* [Exercise directions]: Produce the full set of records below once more, exactly as they stand.

* [Stored entries]:
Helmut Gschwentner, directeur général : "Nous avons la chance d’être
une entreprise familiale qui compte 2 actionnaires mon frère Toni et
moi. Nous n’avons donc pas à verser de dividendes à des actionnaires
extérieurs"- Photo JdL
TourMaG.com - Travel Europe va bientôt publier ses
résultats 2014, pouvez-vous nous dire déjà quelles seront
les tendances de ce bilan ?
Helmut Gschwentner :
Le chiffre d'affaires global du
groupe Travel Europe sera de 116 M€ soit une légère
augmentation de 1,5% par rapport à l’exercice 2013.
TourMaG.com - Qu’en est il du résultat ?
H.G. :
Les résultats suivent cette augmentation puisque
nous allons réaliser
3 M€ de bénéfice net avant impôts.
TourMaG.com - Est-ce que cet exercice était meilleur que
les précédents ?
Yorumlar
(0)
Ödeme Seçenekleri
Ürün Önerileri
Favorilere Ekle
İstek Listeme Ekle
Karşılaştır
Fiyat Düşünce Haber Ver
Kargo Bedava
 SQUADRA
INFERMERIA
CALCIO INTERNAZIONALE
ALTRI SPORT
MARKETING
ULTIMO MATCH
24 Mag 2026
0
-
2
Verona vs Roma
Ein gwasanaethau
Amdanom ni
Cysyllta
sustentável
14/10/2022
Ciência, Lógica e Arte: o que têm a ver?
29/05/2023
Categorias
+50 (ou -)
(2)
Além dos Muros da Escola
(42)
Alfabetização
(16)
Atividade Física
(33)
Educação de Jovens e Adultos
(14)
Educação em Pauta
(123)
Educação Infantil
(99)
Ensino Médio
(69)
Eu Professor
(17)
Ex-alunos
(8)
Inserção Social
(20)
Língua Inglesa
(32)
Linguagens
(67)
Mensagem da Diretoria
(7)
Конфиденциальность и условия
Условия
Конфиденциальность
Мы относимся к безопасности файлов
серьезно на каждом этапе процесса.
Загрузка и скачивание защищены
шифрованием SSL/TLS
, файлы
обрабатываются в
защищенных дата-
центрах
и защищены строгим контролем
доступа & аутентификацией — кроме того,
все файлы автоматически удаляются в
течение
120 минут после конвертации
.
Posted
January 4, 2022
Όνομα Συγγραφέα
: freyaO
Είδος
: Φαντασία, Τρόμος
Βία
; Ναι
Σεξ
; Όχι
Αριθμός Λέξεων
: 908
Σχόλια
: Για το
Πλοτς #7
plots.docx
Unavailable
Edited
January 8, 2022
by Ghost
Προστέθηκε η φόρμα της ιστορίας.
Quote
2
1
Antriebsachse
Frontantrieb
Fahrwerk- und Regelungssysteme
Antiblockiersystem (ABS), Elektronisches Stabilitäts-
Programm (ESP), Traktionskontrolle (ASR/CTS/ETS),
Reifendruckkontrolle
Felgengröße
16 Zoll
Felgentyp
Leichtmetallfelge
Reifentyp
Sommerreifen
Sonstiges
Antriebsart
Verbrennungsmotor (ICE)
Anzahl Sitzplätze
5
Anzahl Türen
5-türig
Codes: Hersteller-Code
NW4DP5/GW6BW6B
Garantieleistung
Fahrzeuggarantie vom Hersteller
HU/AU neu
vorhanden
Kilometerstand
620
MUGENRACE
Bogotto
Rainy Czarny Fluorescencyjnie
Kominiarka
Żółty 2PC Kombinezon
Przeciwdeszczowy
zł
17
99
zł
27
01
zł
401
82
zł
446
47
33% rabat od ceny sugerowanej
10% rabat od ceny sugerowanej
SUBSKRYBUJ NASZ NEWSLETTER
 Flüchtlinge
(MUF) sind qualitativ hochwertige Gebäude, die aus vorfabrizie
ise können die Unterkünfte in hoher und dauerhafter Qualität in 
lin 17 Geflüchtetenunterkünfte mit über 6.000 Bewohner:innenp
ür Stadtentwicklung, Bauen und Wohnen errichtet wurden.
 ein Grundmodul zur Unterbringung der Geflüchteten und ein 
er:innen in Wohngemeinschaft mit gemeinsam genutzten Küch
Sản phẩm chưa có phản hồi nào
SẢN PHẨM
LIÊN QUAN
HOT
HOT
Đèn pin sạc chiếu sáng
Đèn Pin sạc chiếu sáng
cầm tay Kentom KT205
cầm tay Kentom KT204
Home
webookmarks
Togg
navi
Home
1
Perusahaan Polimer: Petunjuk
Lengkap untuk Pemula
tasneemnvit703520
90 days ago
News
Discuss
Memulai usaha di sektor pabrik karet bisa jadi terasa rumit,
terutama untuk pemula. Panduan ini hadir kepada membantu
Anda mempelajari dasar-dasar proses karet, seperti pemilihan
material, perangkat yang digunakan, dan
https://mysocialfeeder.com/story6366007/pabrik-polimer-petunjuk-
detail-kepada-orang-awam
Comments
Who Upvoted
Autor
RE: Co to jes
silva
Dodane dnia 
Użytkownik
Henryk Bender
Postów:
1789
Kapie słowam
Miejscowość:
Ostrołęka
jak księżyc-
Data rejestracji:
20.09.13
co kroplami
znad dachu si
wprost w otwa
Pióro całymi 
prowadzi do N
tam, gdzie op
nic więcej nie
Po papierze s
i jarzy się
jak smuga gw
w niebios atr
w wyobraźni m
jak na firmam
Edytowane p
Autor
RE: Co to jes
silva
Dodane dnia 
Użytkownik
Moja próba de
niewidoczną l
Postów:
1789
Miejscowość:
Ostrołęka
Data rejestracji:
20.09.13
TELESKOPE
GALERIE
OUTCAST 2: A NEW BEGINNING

* [Answer]:
Helmut Gschwentner, directeur général : "Nous avons la chance d’être
une entreprise familiale qui compte 2 actionnaires mon frère Toni et
moi. Nous n’avons donc pas à verser de dividendes à des actionnaires
extérieurs"- Photo JdL
TourMaG.com - Travel Europe va bientôt publier ses
résultats 2014, pouvez-vous nous dire déjà quelles seront
les tendances de ce bilan ?
Helmut Gschwentner :
Le chiffre d'affaires global du
groupe Travel Europe sera de 116 M€ soit une légère
augmentation de 1,5% par rapport à l’exercice 2013.
TourMaG.com - Qu’en est il du résultat ?
H.G. :
Les résultats suivent cette augmentation puisque
nous allons réaliser
3 M€ de bénéfice net avant impôts.
TourMaG.com - Est-ce que cet exercice était meilleur que
les précédents ?
Yorumlar
(0)
Ödeme Seçenekleri
Ürün Önerileri
Favorilere Ekle
İstek Listeme Ekle
Karşılaştır
Fiyat Düşünce Haber Ver
Kargo Bedava
 SQUADRA
INFERMERIA
CALCIO INTERNAZIONALE
ALTRI SPORT
MARKETING
ULTIMO MATCH
24 Mag 2026
0
-
2
Verona vs Roma
Ein gwasanaethau
Amdanom ni
Cysyllta
sustentável
14/10/2022
Ciência, Lógica e Arte: o que têm a ver?
29/05/2023
Categorias
+50 (ou -)
(2)
Além dos Muros da Escola
(42)
Alfabetização
(16)
Atividade Física
(33)
Educação de Jovens e Adultos
(14)
Educação em Pauta
(123)
Educação Infantil
(99)
Ensino Médio
(69)
Eu Professor
(17)
Ex-alunos
(8)
Inserção Social
(20)
Língua Inglesa
(32)
Linguagens
(67)
Mensagem da Diretoria
(7)
Конфиденциальность и условия
Условия
Конфиденциальность
Мы относимся к безопасности файлов
серьезно на каждом этапе процесса.
Загрузка и скачивание защищены
шифрованием SSL/TLS
, файлы
обрабатываются в
защищенных дата-
центрах
и защищены строгим контролем
доступа & аутентификацией — кроме того,
все файлы автоматически удаляются в
течение
120 минут после конвертации
.
Posted
January 4, 2022
Όνομα Συγγραφέα
: freyaO
Είδος
: Φαντασία, Τρόμος
Βία
; Ναι
Σεξ
; Όχι
Αριθμός Λέξεων
: 908
Σχόλια
: Για το
Πλοτς #7
plots.docx
Unavailable
Edited
January 8, 2022
by Ghost
Προστέθηκε η φόρμα της ιστορίας.
Quote
2
1
Antriebsachse
Frontantrieb
Fahrwerk- und Regelungssysteme
Antiblockiersystem (ABS), Elektronisches Stabilitäts-
Programm (ESP), Traktionskontrolle (ASR/CTS/ETS),
Reifendruckkontrolle
Felgengröße
16 Zoll
Felgentyp
Leichtmetallfelge
Reifentyp
Sommerreifen
Sonstiges
Antriebsart
Verbrennungsmotor (ICE)
Anzahl Sitzplätze
5
Anzahl Türen
5-türig
Codes: Hersteller-Code
NW4DP5/GW6BW6B
Garantieleistung
Fahrzeuggarantie vom Hersteller
HU/AU neu
vorhanden
Kilometerstand
620
MUGENRACE
Bogotto
Rainy Czarny Fluorescencyjnie
Kominiarka
Żółty 2PC Kombinezon
Przeciwdeszczowy
zł
17
99
zł
27
01
zł
401
82
zł
446
47
33% rabat od ceny sugerowanej
10% rabat od ceny sugerowanej
SUBSKRYBUJ NASZ NEWSLETTER
 Flüchtlinge
(MUF) sind qualitativ hochwertige Gebäude, die aus vorfabrizie
ise können die Unterkünfte in hoher und dauerhafter Qualität in 
lin 17 Geflüchtetenunterkünfte mit über 6.000 Bewohner:innenp
ür Stadtentwicklung, Bauen und Wohnen errichtet wurden.
 ein Grundmodul zur Unterbringung der Geflüchteten und ein 
er:innen in Wohngemeinschaft mit gemeinsam genutzten Küch
Sản phẩm chưa có phản hồi nào
SẢN PHẨM
LIÊN QUAN
HOT
HOT
Đèn pin sạc chiếu sáng
Đèn Pin sạc chiếu sáng
cầm tay Kentom KT205
cầm tay Kentom KT204
Home
webookmarks
Togg
navi
Home
1
Perusahaan Polimer: Petunjuk
Lengkap untuk Pemula
tasneemnvit703520
90 days ago
News
Discuss
Memulai usaha di sektor pabrik karet bisa jadi terasa rumit,
terutama untuk pemula. Panduan ini hadir kepada membantu
Anda mempelajari dasar-dasar proses karet, seperti pemilihan
material, perangkat yang digunakan, dan
https://mysocialfeeder.com/story6366007/pabrik-polimer-petunjuk-
detail-kepada-orang-awam
Comments
Who Upvoted
Autor
RE: Co to jes
silva
Dodane dnia 
Użytkownik
Henryk Bender
Postów:
1789
Kapie słowam
Miejscowość:
Ostrołęka
jak księżyc-
Data rejestracji:
20.09.13
co kroplami
znad dachu si
wprost w otwa
Pióro całymi 
prowadzi do N
tam, gdzie op
nic więcej nie
Po papierze s
i jarzy się
jak smuga gw
w niebios atr
w wyobraźni m
jak na firmam
Edytowane p
Autor
RE: Co to jes
silva
Dodane dnia 
Użytkownik
Moja próba de
niewidoczną l
Postów:
1789
Miejscowość:
Ostrołęka
Data rejestracji:
20.09.13
TELESKOPE
GALERIE
OUTCAST 2: A NEW BEGINNING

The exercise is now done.